グレームドゥーブルはまだ建設中で、あちこちに赤い鉄骨が剥き出しになっているのが見える。高さは2007年に比べると低い…。
あっ……
確かこのビルの屋上辺りが、2007年に火災が起こった所だ。ということは、放火されたとしたら、戦いの場は屋上――
その前にまず、グレームドゥーブルを囲む高い壁を越えなければならない。
安全第一と書かれたそれは3メートルは確実にある。そして手足をかけれそうな所も全くない。
「どうやって登るんだ?この高さ……。」
「飛べばいいじゃないですか。」
ええ、ハレン。
何を言ってるんだって
えええええぇぇぇぇ!?
隣で清奈が、いとも簡単に高く飛び、壁の上に立っている。
「中に人気は無いわ。入っても問題は無さそう。」
「分かりました。じゃあ……それっ!」
ハレンもかよ!
簡単に壁に乗って座るハレン。こちらを向いた。
「後は相沢くんだよ〜。」
おーいという風にハレンは僕に呼び掛けるが、
いや、普通に出来ない。
僕は北京オリンピックで金メダルを狙っている走り高跳びの選手じゃないんだぞ。
「簡単ですよ。タイムトラベラーになった相沢くんなら、これぐらい楽勝ですよ!」
まあ、やってみよう。
僕はおもいっきり地面を蹴って飛び上がると――
僕凄ええ!
普段じゃ絶対に有り得ない所まで高く飛んだ。
「あ。」
しまった!高さは充分だが真上に飛んでしまったが故に距離が届かない!
うわ、落ちる…落ちる――――!!
すると、
僕の右手を誰かが握った。それで落下は免れた。
上を向くといたのは
清奈が僕と手を繋いでいるところだった。
「うわ……。」
清奈にとっては僕が情けないから手を握ったに過ぎないのかもしれないが、
僕にとっては違った。
感謝の念とかよりも更に強い心が僕を支配している。胸の奥が熱くなっていくのだ。ゆっくりと震え始め、僕の中の鼓動は小さな音だが、はっきりと聞こえた。今、彼女の温かい手が僕と重なりあっている。

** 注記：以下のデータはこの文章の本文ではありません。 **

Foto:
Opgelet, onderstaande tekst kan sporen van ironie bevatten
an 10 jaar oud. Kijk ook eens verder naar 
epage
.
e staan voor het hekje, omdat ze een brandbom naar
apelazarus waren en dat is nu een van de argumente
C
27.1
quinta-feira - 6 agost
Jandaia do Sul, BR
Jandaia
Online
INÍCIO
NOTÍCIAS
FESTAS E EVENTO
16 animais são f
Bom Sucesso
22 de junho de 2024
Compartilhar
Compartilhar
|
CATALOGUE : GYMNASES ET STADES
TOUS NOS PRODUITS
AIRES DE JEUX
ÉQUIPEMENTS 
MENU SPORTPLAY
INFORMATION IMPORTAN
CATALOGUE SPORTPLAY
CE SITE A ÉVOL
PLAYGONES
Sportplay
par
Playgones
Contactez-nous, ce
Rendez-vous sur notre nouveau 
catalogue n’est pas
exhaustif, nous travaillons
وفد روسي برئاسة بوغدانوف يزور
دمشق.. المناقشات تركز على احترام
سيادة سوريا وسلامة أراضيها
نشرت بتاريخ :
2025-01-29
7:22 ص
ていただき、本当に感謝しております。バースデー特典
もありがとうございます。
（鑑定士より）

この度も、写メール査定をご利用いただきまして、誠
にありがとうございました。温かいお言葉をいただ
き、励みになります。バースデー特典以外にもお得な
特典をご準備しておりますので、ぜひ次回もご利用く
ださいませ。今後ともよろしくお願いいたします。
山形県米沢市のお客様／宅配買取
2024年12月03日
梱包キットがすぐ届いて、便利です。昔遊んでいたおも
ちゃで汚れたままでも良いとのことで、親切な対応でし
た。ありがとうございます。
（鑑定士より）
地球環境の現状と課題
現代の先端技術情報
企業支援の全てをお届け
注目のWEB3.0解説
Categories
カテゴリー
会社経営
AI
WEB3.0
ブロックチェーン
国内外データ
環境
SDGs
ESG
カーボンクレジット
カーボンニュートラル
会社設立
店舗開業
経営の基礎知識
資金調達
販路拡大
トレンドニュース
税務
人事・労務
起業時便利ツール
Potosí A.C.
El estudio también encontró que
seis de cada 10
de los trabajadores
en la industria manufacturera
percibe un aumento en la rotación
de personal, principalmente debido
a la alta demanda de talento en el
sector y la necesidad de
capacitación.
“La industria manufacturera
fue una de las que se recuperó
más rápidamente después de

そうか…女の子と手を繋ぐことって、今まで無かったよな…。
って
どわあああああああ!?
清奈は僕の右手を、もとい僕の体をおもいっきり持ち上げ、壁の向こう側へと投げ飛ばしたのだ!
いきなり投げって
着地どーすんだ!
「うわっ………と。」
見事に両足で着地した。
「全く世話が焼けるわね。さっさと行くわよ。」
いや、清奈。
もうちょっと僕が無事かどうか心配してくれよ。
朧月の影が見える。
見上げれば、小さく淡い光が見える。
「発生源の場所を特定しました。この屋上です。そこの貯水タンク内から妖気が広がっています。」
ハレンはネブラの気を感じとることができるらしい。
「定刻よ。潜入するわ。」
ハレンの右手に金色の腕時計が見える。その時計の秒針が12に近づく…。
3…2…1……。
三人は一斉に走って、グレームドゥーブルの中へと入っていった。